FashionAndMumsResearch · 10/04/2026 16:05

BIWI · 10/04/2026 16:04

Did you consider piloting your survey @FashionAndMumsResearch? Changing it once it's gone live, and after you've obviously had a significant number of responses is really not good research practice. (And I'm an ex-researcher)

Hi yes I did actually do a pilot and did not receive any of this feedback. I really wasn't expecting it.

OP posts:
YerMotherWasAHamster · 10/04/2026 16:05

Come on, let's not do that. That is really unfair. There is no need to be reporting anything to the ethics committee!
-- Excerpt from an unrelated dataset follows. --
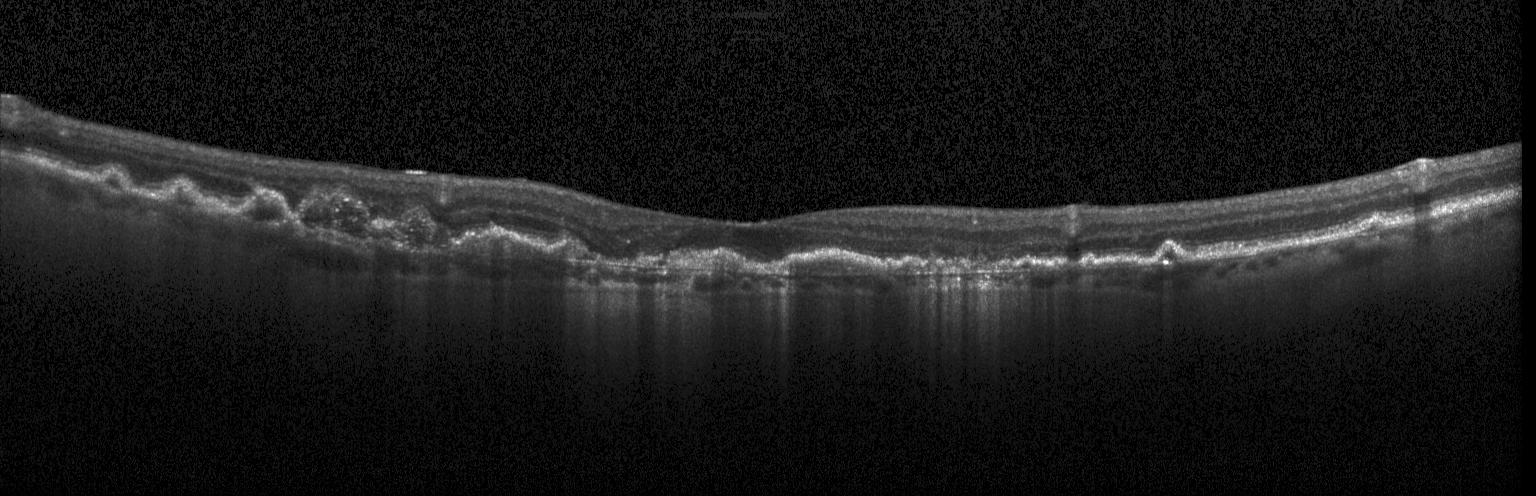
Acquired on a Heidelberg Spectralis; OCT line scan — OCT finding: a choroidal neovascular membrane.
PipMumsnet · 10/04/2026 16:06

Hi there,
We are closing this thread to new posts now. We do not feel it is doing anyone any favours anymore, least of all the OP. We may reopen it, with the OP's permission, at a later date.
MNHQ

AStonedRose · 10/04/2026 16:07

FashionAndMumsResearch · 10/04/2026 16:05

Hi yes I did actually do a pilot and did not receive any of this feedback. I really wasn't expecting it.

At the risk of stating the bleeding obvious, OP, much of the feedback is not in good faith.

This is one extreme of the anti-trans debate bullying a young researcher because she's dared to ask a standard question about gender in a survey.

Much easier said than done, but don't let it get to you.